Philosophy Presents Columbia University's Wolfgang Mann as Spellman Lecturer, Oct. 6

Wolfgang Mann, professor and chair of the Department of Philosophy at Columbia University, will deliver the annual Lynne and James Spellman Lecture in the History of Philosophy at 4 p.m. on Oct. 6. His talk is titled "'God' as First Principle in Plato and Aristotle" will be in Old Main 325, with a reception to follow. 

The lecture series honors the contribution of Lynne Spellman, professor emerita and long-time chair of the Department of Philosophy in the J. William Fulbright College of Arts and Sciences at the University of Arkansas, and her husband Jim, to the department, college and university. 

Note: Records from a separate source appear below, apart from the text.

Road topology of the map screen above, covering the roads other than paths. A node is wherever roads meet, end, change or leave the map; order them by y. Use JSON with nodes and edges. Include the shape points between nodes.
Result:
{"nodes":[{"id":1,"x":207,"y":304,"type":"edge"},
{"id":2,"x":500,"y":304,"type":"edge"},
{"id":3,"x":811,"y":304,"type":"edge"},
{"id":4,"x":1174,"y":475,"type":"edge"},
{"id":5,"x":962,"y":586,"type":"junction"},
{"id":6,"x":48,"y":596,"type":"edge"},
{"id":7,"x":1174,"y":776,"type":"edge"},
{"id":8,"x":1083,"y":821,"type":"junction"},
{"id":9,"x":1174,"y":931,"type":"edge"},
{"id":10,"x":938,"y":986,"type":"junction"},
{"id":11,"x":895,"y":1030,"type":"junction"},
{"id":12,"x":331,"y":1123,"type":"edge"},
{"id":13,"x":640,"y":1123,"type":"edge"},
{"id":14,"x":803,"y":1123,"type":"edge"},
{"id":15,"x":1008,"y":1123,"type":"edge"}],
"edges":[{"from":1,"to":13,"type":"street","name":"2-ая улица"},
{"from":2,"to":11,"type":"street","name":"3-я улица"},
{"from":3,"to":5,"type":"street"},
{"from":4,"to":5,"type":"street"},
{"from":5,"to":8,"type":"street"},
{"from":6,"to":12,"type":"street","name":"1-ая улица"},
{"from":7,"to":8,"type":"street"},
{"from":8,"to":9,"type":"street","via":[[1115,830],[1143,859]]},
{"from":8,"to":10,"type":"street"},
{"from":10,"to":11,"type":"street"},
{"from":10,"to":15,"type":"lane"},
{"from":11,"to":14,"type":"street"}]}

Mann joined the Columbia University Department of Philosophy in 1992. His research interests include theories of argumentation beginning with Socrates and Plato; the history of central metaphysical contrasts — e.g. corporeal/incorporeal, composite/simple, whole/part, matter/form, object/property, potentiality /actuality — throughout antiquity and the middle ages; and within ethics, treatments of the relation between rational and non-rational motivation, and accounts of freedom (e.g. those of Epictetus and Plotinus) which do not require that an agent be able to act differently (from how s/he actually does act) in order to count as free.

He has also worked on English and German Romanticism (especially, Wordsworth and Hölderlin); the reception of classical antiquity in 19th century Britain and Germany; and the historiography of philosophy.